F for fake was on British tv many decades ago, but I can’t remember them putting it back on in the intervening years. Pity.
And I can’t remember if I have posted on the video essay, but certainly it’s a thing that all film enthusiasts have thought about. I’ve seen a lot which strike me as being pointless [= failing in intended object] except in that they do use the visual (excerpts from films/stills) – and diegetic and extra-diegetic audio in some cases – to deal with the visual, while failing in the overall premise by relying on the commentary to be the essay. Just a slide show by another name. It’s good to have film clips or stills examples to go with a text but to me it’s not a video essay until the visuals themselves are a significant part of the explanation/interpretation/analysis. In other words: many audio-visual presentations are put out as being video essays. Benjamin’s Orson Welles video essay is most certainly a video essay and not a text tagged onto film clips. But the whole issue must include whether a video essay is any different from a made for t.v. film documentary, that is apart from it’s webby DIYness. And of course it’s shortness.
(side-thought : think how poor the stills are in most film books…I’m reading Valerie Orpen’s Film Editing. Even this good book on a subject which is marginalised in film writing, has too-small stills looking like poor photocopies…o.k. it’s the editor’s fault not hers, but it’s her text and those still are meant to represent some aspect of editing she’s going into in great detail)

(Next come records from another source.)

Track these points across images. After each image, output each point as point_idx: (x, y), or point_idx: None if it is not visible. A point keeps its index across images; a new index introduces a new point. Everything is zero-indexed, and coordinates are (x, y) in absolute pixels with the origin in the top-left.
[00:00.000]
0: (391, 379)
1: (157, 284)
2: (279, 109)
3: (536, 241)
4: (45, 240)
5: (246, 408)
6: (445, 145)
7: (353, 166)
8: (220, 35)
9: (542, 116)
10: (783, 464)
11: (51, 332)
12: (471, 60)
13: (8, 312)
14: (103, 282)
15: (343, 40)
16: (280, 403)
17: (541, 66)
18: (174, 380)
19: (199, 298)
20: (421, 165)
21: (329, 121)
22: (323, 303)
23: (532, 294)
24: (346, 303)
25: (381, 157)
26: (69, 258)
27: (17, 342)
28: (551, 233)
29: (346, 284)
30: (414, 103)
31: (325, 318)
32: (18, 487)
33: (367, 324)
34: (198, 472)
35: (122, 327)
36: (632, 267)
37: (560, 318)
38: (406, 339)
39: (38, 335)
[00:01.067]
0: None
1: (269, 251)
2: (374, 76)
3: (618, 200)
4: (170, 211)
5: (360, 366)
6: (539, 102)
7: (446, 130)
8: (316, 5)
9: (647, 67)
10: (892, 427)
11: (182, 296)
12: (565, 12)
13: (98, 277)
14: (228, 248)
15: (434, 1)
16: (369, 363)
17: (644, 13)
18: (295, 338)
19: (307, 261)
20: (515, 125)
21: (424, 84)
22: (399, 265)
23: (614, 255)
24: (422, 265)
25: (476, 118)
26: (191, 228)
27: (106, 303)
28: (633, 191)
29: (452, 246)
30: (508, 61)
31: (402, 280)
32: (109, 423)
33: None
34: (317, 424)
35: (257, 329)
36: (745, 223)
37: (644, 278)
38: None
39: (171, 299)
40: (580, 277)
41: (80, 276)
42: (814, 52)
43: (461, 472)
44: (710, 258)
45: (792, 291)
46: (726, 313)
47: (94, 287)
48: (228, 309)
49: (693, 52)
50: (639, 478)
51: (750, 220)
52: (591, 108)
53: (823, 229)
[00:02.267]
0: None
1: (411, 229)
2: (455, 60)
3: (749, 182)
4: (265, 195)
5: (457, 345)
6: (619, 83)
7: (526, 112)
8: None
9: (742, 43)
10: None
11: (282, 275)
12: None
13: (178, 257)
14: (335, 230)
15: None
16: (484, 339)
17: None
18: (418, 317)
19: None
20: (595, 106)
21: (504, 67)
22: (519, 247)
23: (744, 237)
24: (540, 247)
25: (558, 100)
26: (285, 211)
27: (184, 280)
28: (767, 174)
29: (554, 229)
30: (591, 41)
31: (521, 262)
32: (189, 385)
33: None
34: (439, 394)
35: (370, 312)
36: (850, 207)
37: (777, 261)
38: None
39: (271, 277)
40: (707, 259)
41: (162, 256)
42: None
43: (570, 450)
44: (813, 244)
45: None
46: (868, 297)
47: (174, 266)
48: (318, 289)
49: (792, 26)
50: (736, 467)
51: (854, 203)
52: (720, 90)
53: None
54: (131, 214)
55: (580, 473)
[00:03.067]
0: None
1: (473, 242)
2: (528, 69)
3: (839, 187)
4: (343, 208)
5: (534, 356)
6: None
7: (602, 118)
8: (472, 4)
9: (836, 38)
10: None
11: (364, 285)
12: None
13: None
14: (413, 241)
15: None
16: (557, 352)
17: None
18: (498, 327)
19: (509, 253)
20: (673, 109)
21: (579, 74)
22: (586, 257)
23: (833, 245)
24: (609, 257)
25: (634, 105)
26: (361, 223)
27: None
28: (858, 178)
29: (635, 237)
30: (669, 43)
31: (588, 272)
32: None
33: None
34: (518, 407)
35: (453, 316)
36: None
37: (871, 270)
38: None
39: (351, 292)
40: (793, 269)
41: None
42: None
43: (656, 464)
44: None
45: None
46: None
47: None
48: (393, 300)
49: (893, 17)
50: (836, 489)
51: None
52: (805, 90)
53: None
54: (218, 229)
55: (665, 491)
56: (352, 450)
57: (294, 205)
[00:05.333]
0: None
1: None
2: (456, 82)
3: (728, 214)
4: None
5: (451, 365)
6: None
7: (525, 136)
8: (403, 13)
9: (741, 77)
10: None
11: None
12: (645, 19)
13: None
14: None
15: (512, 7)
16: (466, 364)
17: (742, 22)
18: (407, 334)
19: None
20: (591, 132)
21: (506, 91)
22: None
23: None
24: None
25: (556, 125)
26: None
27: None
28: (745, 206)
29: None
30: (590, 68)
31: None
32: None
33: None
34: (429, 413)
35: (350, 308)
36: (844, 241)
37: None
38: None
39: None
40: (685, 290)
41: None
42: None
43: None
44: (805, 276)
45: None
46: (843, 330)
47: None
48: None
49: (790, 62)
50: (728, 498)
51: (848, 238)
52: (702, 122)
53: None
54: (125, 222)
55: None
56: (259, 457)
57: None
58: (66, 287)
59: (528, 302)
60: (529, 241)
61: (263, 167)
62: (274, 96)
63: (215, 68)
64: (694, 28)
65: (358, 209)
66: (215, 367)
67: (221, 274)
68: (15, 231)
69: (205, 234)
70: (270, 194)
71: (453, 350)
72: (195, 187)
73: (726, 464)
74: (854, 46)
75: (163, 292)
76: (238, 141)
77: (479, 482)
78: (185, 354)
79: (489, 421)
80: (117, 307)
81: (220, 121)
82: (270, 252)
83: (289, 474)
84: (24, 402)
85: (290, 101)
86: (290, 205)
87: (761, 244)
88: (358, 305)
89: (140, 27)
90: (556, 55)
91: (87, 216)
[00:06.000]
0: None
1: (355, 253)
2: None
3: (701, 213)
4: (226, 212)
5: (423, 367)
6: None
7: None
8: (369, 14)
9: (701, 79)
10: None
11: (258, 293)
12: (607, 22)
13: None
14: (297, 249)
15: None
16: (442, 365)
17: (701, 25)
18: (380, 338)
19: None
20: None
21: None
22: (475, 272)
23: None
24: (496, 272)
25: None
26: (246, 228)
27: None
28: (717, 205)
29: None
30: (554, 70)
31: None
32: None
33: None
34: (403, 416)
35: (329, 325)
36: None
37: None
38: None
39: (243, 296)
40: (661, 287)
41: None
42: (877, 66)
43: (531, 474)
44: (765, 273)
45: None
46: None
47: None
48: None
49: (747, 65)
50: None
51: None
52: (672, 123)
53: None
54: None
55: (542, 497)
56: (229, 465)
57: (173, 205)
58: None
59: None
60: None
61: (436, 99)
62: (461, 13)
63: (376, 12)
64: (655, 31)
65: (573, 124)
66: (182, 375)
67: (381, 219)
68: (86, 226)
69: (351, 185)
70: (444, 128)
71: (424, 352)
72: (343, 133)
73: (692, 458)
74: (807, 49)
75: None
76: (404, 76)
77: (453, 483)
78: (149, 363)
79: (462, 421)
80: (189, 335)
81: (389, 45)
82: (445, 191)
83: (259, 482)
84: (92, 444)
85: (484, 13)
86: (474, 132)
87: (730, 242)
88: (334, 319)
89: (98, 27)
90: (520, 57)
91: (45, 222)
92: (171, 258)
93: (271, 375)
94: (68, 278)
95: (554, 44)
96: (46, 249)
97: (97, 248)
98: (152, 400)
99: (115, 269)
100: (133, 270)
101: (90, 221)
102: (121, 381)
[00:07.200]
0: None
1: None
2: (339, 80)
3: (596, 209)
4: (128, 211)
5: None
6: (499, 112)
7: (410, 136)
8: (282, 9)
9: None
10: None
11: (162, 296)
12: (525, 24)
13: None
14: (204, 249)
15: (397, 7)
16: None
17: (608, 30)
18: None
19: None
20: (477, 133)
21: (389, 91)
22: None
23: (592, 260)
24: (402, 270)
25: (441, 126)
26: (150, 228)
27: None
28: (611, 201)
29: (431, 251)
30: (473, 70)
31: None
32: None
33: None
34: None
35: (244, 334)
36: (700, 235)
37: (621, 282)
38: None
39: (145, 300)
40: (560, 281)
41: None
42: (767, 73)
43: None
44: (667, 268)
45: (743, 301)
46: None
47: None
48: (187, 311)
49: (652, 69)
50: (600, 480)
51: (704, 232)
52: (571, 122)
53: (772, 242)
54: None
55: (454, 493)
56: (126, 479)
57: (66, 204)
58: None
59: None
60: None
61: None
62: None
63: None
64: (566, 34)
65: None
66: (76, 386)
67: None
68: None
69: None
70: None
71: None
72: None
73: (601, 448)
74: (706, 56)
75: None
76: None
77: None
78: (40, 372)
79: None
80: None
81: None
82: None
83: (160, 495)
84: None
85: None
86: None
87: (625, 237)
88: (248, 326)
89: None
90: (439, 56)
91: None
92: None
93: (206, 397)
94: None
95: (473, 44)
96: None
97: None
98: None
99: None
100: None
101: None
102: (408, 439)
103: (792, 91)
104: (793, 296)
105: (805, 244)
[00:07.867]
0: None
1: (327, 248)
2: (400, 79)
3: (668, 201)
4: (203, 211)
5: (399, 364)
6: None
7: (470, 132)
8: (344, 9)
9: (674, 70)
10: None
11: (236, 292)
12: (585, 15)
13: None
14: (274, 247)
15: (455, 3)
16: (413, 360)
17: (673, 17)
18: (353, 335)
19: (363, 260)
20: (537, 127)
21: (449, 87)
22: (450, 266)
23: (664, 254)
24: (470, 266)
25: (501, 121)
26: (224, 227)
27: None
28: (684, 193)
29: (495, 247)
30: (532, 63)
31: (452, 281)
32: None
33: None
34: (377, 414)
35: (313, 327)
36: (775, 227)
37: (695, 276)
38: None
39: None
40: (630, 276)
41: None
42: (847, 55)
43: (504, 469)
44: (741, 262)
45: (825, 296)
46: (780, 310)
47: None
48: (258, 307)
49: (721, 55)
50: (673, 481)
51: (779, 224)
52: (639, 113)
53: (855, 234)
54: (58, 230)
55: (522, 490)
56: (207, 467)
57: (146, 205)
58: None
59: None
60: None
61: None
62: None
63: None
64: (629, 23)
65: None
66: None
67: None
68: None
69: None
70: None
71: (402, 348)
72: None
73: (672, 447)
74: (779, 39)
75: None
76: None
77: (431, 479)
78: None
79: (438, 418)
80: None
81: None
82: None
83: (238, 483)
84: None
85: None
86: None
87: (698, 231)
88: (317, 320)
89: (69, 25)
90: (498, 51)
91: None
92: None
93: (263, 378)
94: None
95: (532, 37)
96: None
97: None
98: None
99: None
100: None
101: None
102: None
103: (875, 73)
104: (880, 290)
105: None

In many cases the video essayists are not themselves experienced video/film-makers so falling for the Godard-ism* of not grasping you can’t rub your head and pat your tummy. (And should we say in Godard’s* case expect more than his 1000 to watch ans appreciate his films if he makes them in French in away that is impossible to unscramble as a film experience in another language) There are endless papers, not about film per se, explaining how you can’t talk and attend properly to what the eyes are looking at (e.g. on a mobile phone while driving). It should be obvious you can’t look with a critical eye at a series of film clips if the video essay is one long talk. The trick as demonstrated in Layers of Paradox in F for Fake is to make the clips really short and tailor the delivery to avoid too much overlap. Mind you in this case it’s not a film but a documentary about a film being video essayed, where Welles can be allowed to speak for himself in a way that a character in a film can’t. Film clips of a fiction film can stand for themselves in terms of mise en scene, editing and so on, but they tend to have to be laboriously explained in words, because the moving images themselves are no trusted to do the job. (I’ve been reading the final chapter of Orpen which deals with the way the film’s mise en scene/ decoupage/editing is used to highlight the star. So thinking about how that could be done in a video essay.)
As is made clear in editor’s introduction to [in]Transition and the comments accompanying the video essay, the video essay is evolving, and it’s evolution alone, by the look of it, is providing fodder for a few score research papers and PhDs.
* Jamais deux sans trois? if you can always try to get the word Godard in a post three times at a minimum.
There is that thing about 6 degrees of separation on any subject till the conversation gets round to Hitler and the Nazis. I like to think this is true of Godard. Just like the Actress and the Bishop Joke [in it’s endless forms], which can be fitted around any conceivable topic and situation, it should be possible to write a post on film and always manage to say the G.-word at least once.
NNB. A few post back I introduced the God./ God distinction. God. [full-stop > ‘God-point’ is a lot easier to mouth, though strictly it might sound suspiciously like something meteorological]. So from now on, ‘God. thinks he’s God’ [or someone else says he thinks he is or say they think he is..] is now quite clear and not mistaken for some sort of theological atheist argument. Though I’m sure someone could write 3 A4s on God. and G** with no trouble at all.